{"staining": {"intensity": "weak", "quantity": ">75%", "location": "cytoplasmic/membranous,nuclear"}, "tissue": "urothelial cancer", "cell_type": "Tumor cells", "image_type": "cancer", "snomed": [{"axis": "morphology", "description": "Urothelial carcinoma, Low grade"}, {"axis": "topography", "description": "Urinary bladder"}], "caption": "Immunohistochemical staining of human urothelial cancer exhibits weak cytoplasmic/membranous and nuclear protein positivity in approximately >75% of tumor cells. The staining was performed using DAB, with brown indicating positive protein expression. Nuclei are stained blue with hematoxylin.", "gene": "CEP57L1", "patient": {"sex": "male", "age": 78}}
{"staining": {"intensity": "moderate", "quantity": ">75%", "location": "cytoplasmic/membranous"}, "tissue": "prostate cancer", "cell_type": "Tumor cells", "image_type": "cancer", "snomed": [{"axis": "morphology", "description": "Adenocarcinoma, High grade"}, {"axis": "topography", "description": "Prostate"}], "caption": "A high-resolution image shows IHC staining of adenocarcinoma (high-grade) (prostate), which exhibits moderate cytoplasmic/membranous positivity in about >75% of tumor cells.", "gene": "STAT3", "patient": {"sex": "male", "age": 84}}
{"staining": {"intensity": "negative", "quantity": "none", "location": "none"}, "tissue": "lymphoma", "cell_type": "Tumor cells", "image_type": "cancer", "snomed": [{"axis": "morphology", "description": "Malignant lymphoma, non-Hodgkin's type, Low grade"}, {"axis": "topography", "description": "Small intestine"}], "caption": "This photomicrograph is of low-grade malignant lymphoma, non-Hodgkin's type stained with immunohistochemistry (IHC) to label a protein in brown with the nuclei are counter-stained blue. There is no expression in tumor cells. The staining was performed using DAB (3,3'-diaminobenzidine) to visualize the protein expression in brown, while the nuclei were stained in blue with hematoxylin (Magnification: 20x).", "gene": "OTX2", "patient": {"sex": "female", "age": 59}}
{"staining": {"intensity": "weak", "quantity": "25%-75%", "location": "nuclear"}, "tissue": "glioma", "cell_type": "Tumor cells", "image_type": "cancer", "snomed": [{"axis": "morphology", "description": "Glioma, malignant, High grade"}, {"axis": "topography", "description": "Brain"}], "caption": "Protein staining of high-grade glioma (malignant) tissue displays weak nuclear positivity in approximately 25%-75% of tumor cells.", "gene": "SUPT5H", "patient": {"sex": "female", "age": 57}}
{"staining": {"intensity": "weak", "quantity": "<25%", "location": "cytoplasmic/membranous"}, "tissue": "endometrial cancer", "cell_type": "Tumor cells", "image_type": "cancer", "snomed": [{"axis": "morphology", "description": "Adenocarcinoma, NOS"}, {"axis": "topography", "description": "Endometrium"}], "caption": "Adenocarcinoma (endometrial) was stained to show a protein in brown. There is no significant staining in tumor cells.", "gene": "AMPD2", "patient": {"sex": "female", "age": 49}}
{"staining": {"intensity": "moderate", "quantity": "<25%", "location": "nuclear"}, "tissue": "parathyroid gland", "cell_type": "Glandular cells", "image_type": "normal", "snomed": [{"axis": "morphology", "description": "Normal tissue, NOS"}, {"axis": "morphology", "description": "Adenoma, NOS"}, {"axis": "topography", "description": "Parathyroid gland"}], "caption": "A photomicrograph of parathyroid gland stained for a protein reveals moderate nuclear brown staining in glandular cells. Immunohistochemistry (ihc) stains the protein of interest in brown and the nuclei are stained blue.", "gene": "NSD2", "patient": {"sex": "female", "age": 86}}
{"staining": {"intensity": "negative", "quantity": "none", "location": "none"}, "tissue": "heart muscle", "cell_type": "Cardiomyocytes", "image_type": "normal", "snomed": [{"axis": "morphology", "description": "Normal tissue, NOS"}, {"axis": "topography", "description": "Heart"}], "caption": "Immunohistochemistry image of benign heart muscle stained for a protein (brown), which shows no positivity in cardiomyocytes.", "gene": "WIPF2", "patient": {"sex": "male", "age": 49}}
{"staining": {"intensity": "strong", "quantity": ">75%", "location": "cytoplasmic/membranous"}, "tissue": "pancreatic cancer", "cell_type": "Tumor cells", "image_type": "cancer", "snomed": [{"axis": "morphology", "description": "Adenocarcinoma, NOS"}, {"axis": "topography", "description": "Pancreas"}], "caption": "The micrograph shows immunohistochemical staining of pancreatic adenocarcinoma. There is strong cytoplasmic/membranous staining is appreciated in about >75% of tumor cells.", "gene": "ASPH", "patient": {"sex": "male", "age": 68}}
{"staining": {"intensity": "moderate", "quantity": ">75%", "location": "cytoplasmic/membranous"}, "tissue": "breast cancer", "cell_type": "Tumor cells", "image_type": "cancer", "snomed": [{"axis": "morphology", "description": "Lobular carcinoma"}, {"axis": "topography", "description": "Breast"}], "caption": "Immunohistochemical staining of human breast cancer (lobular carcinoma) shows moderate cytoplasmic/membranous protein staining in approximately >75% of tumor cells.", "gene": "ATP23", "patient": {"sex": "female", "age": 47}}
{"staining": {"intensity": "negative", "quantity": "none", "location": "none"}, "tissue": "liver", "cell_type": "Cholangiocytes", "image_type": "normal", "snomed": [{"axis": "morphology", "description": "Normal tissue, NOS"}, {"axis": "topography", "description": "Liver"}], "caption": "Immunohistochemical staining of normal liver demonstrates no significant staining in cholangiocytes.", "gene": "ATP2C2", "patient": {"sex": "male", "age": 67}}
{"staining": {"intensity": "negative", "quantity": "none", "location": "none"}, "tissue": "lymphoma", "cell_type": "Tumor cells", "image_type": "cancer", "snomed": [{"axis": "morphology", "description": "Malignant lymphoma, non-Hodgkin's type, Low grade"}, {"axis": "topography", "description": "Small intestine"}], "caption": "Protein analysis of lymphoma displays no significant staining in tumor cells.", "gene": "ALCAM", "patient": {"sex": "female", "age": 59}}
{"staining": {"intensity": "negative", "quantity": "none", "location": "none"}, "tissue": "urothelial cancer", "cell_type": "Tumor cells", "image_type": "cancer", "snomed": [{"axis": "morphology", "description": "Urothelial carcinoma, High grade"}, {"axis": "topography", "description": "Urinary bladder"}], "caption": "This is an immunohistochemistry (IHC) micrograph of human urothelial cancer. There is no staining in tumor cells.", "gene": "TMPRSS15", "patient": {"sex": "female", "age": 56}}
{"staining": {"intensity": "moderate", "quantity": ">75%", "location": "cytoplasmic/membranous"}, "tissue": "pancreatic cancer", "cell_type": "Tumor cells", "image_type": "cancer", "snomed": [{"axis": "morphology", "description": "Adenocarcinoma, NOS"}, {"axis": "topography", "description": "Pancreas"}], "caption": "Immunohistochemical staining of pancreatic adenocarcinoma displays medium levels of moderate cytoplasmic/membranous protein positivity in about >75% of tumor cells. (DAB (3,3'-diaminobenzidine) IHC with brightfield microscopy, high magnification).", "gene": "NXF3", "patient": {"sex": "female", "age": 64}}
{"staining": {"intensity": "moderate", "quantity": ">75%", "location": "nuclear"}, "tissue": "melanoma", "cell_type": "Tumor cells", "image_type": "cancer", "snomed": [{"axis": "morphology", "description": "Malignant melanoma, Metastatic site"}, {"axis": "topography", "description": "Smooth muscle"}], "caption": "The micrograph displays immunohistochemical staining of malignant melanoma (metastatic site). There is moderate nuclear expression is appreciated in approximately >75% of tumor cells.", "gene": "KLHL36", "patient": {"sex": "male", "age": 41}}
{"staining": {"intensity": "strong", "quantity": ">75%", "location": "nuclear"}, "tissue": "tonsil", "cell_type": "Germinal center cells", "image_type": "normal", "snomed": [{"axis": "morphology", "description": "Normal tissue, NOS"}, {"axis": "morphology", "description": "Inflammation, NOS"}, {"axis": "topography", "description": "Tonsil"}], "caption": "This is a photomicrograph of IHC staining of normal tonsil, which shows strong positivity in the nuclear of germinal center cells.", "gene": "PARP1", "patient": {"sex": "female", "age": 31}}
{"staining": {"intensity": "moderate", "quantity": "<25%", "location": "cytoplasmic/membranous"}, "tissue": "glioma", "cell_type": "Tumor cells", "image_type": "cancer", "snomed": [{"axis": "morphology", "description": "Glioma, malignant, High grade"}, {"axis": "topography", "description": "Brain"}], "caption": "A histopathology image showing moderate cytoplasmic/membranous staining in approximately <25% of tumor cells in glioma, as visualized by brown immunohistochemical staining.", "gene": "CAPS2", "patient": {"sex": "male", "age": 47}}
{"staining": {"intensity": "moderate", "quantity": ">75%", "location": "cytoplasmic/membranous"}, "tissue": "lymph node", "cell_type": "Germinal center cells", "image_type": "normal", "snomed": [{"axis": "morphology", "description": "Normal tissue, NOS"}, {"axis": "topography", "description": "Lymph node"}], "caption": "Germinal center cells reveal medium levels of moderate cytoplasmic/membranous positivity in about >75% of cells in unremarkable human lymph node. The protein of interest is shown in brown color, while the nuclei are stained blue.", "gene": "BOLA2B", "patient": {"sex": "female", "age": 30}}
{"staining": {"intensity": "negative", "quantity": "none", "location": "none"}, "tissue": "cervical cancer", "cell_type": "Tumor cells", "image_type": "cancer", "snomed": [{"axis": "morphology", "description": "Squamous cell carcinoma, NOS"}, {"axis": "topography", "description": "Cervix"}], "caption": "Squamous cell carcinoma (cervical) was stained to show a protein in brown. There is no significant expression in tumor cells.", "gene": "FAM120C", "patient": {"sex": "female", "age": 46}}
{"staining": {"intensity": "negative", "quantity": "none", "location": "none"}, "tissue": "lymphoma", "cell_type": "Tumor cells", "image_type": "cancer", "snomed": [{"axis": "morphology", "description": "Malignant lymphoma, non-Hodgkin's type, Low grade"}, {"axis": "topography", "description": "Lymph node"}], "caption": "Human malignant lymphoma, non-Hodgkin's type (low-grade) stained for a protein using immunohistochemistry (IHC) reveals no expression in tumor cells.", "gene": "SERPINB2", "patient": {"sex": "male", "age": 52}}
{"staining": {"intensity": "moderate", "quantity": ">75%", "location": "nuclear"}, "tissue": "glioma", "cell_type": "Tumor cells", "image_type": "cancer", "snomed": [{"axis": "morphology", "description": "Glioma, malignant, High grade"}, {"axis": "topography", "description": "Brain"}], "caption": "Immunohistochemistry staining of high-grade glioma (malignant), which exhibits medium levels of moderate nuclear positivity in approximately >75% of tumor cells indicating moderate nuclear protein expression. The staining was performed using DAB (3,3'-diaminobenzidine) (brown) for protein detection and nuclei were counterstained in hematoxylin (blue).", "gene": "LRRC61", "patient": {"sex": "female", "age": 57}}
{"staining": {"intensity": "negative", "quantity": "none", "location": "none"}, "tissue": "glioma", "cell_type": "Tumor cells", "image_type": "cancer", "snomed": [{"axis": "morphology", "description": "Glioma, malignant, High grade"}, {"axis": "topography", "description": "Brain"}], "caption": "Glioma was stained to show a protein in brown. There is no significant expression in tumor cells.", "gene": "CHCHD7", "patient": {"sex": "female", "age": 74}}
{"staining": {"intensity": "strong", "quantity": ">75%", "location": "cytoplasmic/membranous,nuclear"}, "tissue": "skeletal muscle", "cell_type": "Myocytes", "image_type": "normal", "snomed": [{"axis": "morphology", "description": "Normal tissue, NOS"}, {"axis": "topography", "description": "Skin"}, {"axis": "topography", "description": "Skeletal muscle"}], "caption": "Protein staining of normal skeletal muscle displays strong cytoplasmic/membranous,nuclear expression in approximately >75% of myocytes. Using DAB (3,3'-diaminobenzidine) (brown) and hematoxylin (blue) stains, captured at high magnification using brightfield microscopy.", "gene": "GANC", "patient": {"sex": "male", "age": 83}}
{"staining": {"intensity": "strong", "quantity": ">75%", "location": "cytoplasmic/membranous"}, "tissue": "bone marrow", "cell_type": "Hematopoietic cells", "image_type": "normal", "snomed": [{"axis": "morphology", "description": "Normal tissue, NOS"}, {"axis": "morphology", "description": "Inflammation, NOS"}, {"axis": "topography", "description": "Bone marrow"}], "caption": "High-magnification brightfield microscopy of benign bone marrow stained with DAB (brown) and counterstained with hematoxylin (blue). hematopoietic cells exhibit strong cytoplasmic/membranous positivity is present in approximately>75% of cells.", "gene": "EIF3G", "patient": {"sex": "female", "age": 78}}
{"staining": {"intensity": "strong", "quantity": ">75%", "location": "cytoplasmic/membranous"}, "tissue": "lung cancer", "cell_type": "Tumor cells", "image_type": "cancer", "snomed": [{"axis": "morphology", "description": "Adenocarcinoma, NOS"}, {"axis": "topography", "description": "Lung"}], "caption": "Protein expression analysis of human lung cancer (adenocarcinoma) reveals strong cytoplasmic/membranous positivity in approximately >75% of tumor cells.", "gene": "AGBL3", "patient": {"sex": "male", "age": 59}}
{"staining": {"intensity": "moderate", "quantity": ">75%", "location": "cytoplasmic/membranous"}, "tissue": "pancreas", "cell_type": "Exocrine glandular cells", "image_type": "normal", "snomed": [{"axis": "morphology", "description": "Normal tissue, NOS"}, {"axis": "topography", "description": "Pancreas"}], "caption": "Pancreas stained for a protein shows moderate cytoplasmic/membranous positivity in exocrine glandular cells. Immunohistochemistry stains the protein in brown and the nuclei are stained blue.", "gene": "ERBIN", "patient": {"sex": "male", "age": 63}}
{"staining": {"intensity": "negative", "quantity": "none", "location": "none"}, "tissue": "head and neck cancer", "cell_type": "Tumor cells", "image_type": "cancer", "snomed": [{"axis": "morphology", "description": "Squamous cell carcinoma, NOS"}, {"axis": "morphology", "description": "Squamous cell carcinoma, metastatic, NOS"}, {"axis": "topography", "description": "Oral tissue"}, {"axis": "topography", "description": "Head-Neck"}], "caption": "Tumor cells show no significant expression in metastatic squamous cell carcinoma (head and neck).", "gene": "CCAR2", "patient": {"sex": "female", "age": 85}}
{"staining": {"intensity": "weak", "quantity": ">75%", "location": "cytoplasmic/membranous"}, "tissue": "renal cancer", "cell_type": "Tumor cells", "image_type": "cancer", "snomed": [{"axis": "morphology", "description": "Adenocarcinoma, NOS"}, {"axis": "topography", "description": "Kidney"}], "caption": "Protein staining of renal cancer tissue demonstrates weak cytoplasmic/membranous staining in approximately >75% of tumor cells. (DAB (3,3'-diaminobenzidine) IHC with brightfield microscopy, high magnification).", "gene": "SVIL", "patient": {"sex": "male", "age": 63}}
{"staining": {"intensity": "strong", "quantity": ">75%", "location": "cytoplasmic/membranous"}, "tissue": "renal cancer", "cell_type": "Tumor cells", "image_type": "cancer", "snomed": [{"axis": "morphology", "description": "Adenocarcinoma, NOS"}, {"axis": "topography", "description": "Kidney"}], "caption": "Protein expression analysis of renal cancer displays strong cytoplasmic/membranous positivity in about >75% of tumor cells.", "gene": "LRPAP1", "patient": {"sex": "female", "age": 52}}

==============================

Please say how many lines in the entries hold the string "demonstrates". Give only the number.

• _Completed task_
2